(Extracted data entries)
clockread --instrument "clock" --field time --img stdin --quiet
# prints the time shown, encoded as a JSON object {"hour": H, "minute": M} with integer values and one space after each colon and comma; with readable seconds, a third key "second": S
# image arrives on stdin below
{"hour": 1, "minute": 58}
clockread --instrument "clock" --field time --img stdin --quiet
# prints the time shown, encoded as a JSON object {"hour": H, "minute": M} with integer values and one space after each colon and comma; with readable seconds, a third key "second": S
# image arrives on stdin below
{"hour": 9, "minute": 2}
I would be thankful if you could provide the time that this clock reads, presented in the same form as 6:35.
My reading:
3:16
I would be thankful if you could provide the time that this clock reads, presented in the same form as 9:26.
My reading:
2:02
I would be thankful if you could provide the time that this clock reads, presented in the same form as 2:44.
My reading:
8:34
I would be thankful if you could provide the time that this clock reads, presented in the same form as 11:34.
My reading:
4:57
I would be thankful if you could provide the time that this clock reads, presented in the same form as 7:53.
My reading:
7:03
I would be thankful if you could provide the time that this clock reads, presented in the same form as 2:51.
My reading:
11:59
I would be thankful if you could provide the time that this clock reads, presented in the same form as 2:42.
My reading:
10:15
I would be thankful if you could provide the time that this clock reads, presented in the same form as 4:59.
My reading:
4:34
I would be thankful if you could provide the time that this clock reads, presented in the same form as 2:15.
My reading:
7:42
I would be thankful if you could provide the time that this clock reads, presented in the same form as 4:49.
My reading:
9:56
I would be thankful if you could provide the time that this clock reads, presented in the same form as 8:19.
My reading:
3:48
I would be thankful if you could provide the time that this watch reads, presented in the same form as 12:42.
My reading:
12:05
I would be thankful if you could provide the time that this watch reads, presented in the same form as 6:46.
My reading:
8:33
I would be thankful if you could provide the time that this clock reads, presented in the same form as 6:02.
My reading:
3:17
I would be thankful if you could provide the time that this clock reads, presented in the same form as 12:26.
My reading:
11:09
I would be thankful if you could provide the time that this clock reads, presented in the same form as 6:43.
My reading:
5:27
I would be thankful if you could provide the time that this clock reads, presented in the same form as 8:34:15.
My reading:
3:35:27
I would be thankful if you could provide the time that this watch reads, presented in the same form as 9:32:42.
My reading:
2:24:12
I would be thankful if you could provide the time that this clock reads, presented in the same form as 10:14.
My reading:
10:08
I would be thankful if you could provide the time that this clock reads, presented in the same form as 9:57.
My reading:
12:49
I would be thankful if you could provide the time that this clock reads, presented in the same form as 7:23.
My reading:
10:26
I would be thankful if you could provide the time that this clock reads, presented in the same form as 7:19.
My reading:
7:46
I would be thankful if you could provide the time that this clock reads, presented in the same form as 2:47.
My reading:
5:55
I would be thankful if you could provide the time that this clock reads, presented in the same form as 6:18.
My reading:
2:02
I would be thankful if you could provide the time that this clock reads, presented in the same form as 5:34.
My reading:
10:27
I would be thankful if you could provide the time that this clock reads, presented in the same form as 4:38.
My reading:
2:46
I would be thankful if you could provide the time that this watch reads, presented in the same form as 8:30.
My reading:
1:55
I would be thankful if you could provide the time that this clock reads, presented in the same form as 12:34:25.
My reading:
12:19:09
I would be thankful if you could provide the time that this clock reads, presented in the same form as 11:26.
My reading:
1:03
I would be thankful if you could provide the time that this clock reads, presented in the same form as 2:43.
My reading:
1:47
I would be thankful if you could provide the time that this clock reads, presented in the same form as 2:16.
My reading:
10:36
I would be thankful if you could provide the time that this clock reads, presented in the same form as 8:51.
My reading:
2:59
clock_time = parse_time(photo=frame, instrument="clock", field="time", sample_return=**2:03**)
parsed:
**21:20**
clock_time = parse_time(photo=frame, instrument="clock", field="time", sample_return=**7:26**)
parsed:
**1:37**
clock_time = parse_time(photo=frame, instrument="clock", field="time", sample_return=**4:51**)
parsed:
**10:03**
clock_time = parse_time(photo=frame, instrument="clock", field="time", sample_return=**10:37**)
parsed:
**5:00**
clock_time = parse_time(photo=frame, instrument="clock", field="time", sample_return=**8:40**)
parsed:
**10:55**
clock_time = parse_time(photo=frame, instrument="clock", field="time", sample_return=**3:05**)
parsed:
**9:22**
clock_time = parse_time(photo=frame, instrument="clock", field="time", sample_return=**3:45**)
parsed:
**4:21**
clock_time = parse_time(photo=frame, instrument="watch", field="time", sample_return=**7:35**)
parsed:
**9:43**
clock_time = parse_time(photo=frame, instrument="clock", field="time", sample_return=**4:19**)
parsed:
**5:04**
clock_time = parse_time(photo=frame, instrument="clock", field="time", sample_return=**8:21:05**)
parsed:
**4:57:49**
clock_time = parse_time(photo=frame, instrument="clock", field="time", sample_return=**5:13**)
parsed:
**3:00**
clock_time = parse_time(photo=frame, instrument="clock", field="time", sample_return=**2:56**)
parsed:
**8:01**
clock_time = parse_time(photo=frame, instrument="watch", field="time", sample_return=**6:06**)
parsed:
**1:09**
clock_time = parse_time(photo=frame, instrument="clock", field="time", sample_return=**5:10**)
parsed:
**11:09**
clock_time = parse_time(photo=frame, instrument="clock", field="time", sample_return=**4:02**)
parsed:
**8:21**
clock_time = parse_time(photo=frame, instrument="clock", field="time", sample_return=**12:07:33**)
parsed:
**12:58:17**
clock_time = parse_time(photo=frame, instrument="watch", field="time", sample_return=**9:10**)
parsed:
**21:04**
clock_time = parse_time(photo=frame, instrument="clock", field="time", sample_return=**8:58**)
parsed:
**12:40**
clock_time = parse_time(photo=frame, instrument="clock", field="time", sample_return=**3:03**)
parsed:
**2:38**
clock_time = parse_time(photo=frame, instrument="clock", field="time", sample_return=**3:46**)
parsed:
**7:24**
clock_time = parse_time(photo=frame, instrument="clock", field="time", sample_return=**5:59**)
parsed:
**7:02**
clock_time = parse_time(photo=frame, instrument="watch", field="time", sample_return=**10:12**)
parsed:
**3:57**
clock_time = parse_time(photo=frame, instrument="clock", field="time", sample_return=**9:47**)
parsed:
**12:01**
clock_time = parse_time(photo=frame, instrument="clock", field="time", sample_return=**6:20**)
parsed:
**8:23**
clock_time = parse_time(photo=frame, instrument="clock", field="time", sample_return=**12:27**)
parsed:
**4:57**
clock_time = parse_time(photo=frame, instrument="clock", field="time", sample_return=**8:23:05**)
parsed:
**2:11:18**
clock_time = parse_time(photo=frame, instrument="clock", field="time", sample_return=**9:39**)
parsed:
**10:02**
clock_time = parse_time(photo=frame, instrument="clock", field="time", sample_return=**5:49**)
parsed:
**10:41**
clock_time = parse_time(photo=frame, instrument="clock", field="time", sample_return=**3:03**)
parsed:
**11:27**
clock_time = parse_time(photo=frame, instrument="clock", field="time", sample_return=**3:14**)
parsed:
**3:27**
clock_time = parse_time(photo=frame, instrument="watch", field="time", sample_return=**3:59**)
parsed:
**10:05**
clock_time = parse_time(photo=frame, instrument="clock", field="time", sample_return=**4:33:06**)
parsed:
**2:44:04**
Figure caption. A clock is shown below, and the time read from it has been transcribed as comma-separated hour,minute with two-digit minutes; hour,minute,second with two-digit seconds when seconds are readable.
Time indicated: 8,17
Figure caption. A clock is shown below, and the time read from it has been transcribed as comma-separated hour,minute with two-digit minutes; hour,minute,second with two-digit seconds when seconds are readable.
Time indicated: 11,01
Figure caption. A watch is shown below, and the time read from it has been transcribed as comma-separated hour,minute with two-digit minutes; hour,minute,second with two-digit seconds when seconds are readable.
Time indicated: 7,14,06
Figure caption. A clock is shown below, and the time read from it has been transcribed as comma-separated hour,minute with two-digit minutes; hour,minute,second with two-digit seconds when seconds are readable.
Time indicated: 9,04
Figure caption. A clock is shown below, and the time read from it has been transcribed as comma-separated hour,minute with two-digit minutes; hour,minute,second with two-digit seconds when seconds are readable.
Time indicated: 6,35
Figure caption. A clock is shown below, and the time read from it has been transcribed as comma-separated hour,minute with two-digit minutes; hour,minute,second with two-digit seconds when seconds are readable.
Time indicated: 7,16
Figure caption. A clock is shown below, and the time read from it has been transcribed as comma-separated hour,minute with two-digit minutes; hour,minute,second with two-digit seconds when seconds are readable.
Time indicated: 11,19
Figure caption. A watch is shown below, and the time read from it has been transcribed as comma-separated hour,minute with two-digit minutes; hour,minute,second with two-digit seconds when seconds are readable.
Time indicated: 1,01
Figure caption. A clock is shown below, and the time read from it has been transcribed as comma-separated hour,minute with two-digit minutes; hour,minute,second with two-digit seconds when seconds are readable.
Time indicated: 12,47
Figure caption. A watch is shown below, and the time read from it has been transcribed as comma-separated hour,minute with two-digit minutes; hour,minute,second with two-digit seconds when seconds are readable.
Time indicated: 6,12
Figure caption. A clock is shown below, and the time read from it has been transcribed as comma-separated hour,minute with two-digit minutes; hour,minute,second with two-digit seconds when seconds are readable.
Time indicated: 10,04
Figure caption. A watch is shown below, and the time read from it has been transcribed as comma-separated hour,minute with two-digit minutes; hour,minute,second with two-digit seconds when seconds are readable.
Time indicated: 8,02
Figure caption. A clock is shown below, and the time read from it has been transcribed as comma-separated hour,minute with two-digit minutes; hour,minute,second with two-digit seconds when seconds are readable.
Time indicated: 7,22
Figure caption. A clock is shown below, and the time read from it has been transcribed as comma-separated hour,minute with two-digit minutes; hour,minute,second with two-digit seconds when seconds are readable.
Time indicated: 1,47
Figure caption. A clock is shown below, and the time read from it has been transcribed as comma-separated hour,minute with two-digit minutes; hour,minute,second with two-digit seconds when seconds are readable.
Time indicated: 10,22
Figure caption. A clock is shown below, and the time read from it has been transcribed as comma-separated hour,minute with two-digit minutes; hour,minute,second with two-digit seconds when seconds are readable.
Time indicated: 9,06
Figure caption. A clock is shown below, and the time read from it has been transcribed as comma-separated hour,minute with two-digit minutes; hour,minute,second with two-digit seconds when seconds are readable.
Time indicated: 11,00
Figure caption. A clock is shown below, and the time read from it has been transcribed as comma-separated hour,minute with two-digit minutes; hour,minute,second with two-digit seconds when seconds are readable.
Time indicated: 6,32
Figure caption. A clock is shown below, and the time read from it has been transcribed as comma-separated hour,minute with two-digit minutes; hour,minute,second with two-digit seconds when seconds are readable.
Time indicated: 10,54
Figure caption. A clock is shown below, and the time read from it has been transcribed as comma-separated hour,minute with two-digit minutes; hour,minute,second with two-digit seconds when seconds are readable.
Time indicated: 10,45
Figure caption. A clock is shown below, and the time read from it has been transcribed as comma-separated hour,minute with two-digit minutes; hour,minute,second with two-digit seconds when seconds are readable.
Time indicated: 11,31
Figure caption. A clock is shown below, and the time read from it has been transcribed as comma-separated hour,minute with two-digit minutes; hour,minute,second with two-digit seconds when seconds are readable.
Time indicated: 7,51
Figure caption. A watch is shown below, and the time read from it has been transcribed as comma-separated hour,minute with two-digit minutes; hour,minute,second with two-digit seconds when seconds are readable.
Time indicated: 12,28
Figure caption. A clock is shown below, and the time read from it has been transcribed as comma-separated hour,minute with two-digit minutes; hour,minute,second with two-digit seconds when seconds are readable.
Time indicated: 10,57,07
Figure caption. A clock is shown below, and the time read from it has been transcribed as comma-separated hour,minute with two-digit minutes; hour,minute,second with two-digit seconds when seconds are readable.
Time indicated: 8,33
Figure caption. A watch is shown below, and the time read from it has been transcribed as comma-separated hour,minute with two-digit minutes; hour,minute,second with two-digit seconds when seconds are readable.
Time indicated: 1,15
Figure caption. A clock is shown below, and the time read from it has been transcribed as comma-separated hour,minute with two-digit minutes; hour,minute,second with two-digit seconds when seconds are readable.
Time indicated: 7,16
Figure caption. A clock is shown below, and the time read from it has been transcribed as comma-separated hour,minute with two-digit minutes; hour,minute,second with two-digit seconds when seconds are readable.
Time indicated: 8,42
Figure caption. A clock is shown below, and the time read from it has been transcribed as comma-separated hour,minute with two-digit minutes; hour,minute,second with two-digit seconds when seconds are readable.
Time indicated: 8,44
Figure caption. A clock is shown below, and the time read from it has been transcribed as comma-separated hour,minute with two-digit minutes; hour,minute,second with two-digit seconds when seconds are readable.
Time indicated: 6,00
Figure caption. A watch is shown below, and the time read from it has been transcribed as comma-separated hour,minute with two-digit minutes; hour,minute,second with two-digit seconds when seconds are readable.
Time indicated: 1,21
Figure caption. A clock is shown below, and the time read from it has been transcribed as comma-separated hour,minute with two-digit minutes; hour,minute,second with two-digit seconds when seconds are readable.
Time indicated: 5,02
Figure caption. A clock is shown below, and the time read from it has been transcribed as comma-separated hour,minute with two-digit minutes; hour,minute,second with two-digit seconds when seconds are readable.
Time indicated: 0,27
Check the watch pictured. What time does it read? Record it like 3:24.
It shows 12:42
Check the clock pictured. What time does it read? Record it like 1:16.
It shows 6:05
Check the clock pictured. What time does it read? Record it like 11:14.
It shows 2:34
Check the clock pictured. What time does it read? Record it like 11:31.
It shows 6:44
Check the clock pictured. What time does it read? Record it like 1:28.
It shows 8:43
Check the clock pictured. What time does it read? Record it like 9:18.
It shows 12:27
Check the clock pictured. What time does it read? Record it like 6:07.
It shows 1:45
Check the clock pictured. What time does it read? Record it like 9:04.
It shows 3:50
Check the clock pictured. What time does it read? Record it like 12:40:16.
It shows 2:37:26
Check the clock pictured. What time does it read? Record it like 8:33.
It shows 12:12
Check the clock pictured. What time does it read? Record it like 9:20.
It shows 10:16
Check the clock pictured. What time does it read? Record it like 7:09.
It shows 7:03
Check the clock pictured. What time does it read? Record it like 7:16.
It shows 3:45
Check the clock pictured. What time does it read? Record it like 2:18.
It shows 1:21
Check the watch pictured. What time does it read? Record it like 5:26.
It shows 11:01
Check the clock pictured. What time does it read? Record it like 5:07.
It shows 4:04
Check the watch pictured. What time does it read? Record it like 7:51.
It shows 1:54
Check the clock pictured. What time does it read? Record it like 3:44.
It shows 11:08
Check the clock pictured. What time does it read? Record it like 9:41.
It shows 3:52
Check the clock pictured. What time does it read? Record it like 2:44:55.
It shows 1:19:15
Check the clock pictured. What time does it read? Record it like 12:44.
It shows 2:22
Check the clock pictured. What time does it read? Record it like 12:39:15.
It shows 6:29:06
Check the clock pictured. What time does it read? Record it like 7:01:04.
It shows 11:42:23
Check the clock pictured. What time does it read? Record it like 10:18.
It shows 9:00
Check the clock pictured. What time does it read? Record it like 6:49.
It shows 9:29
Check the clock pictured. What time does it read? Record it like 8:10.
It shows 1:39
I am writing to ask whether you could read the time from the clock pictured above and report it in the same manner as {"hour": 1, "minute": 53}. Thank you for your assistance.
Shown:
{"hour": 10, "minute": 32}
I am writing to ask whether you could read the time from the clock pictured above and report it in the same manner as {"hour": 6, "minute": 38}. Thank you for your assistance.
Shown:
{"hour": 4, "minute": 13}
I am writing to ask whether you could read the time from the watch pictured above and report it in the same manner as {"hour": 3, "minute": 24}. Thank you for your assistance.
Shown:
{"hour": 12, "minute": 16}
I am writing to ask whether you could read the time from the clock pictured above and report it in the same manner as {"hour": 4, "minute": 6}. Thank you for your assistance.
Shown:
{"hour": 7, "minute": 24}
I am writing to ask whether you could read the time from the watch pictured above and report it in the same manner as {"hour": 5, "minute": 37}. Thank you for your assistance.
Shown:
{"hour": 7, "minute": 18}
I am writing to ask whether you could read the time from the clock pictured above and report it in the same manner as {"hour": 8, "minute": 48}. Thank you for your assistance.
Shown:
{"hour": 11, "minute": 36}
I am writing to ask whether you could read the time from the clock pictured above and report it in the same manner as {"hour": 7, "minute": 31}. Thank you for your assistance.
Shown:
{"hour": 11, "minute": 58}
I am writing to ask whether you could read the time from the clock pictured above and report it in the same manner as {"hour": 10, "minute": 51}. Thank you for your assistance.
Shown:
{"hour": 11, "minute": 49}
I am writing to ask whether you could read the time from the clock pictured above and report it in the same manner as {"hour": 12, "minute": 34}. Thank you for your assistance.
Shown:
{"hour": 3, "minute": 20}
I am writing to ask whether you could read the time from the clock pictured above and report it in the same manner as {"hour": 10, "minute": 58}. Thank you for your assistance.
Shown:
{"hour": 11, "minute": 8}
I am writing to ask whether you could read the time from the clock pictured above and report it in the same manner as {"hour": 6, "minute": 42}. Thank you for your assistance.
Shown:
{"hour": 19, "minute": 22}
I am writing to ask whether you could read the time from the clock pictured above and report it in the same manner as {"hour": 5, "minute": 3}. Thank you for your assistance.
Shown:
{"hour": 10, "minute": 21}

Job: Revise the data from the line that has "it like 12:44." through the line that has "It shows 9:29", putting "Write" wherever "Record" appears and keeping everything else the same. Give only those lines.

Right answer:
Check the clock pictured. What time does it read? Write it like 12:44.
It shows 2:22
Check the clock pictured. What time does it read? Write it like 12:39:15.
It shows 6:29:06
Check the clock pictured. What time does it read? Write it like 7:01:04.
It shows 11:42:23
Check the clock pictured. What time does it read? Write it like 10:18.
It shows 9:00
Check the clock pictured. What time does it read? Write it like 6:49.
It shows 9:29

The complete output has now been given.